In its ongoing efforts to bring costs in line with revenue, Reader's Digest announced last week that it plans to eliminate another 380 positions in its worldwide operations. The new round of cuts, which are expected to be completed by the end of the year, are in addition to the 200 jobs the company said it was eliminating in April, bringing the total reduction to 580 positions, or 12% of its workforce. The company said most of the new cuts will come in its international operations.

Word of the latest restructuring came as RD announced results for the fiscal year ended June 30, in which revenue rose 4.4%, to $2.47 billion, but earnings dropped to $61.3 million from $91.2 million. The profit decline was due mainly to a 54% drop in earnings from RD's international operations, which suffered from disappointing results in most major European markets as well as Mexico. RD's North American operations had a dramatic turnaround in the year, with operating profits of $60.6 million, compared to a loss of $2.2 million in fiscal 2002. The improvement was attributed to the inclusion of results from Reiman Media as well as an 80% reduction in losses at its U.S. books and home entertainment division. Operating profit in the consumer business services division rose 2%, to $90.6 million, mainly due to higher earnings from the Young Families division and the absence of losses from gift.com.
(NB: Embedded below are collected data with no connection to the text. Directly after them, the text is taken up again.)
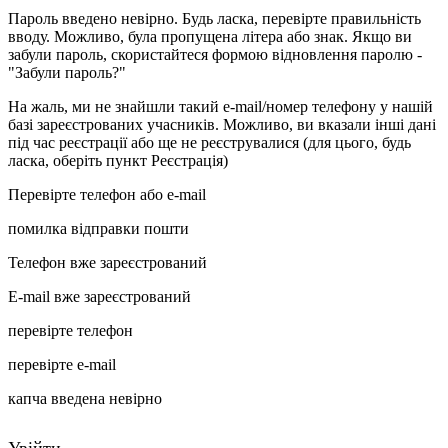
Пароль введено невірно. Будь ласка, перевірте правильність
вводу. Можливо, була пропущена літера або знак. Якщо ви
забули пароль, скористайтеся формою відновлення паролю -
"Забули пароль?"
На жаль, ми не знайшли такий e-mail/номер телефону у нашій
базі зареєстрованих учасників. Можливо, ви вказали інші дані
під час реєстрації або ще не реєструвалися (для цього, будь
ласка, оберіть пункт Реєстрація)
Перевірте телефон або e-mail
помилка відправки пошти
Телефон вже зареєстрований
E-mail вже зареєстрований
перевірте телефон
перевірте e-mail
капча введена невірно
Увійти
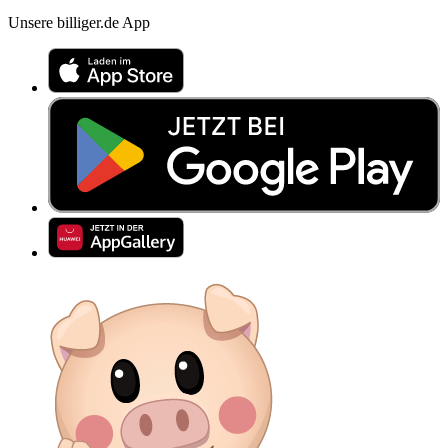
Unsere billiger.de App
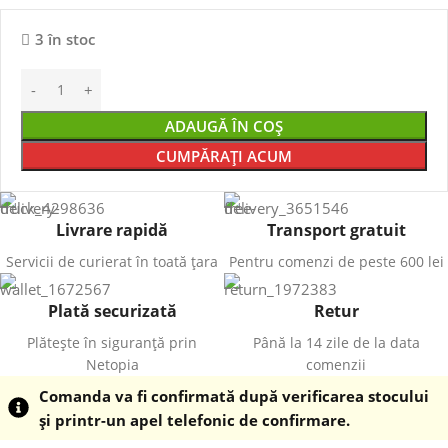
3 în stoc
ADAUGĂ ÎN COȘ
CUMPĂRAȚI ACUM
Livrare rapidă
Transport gratuit
Servicii de curierat în toată țara
Pentru comenzi de peste 600 lei
Plată securizată
Retur
Plătește în siguranță prin
Până la 14 zile de la data
Netopia
comenzii
Comanda va fi confirmată după verificarea stocului
și printr-un apel telefonic de confirmare.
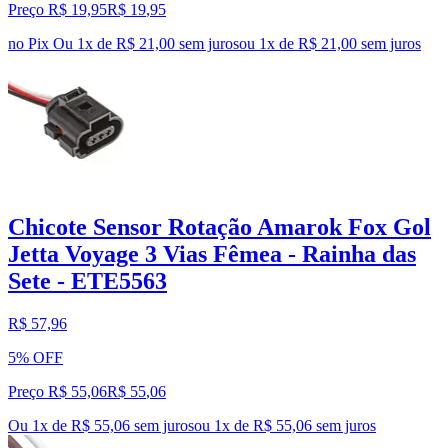
Preço R$ 19,95
R$
19
,
95
no Pix
Ou 1x de R$ 21,00 sem juros
ou
1
x de
R$ 21,00
sem juros
Chicote Sensor Rotação Amarok Fox Gol
Jetta Voyage 3 Vias Fêmea - Rainha das
Sete - ETE5563
R$ 57,96
5% OFF
Preço R$ 55,06
R$
55
,
06
Ou 1x de R$ 55,06 sem juros
ou
1
x de
R$ 55,06
sem juros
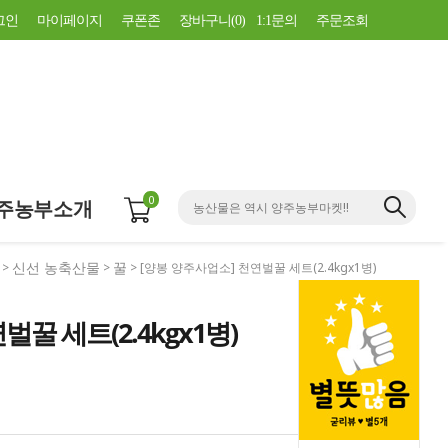
그인
마이페이지
쿠폰존
장바구니(
0
)
1:1문의
주문조회
0
주농부소개
신선 농축산물
꿀
>
>
> [양봉 양주사업소] 천연벌꿀 세트(2.4kgx1병)
꿀 세트(2.4kgx1병)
Under its new reporting structure, RD's book operations are scattered among the three operating units. In some comments on its book-related divisions, RD said sales at Books Are Fun increased by 4% to 6%, but profits were flat due to bad weather in the second half of the year, leading to the cancellation of numerous events. Lower costs resulted in improved operating results in each of the U.S. BHE units—home and health, entertainment and the reading series. The higher profits at Young Families came on lower sales as the division eliminated a number of unprofitable product lines.

Company chairman Tom Ryder said he expected fiscal 2004 to be a transition year, with a gain in earnings on flat revenue. Ryder predicted that sustainable revenue and profit growth will begin in fiscal 2005.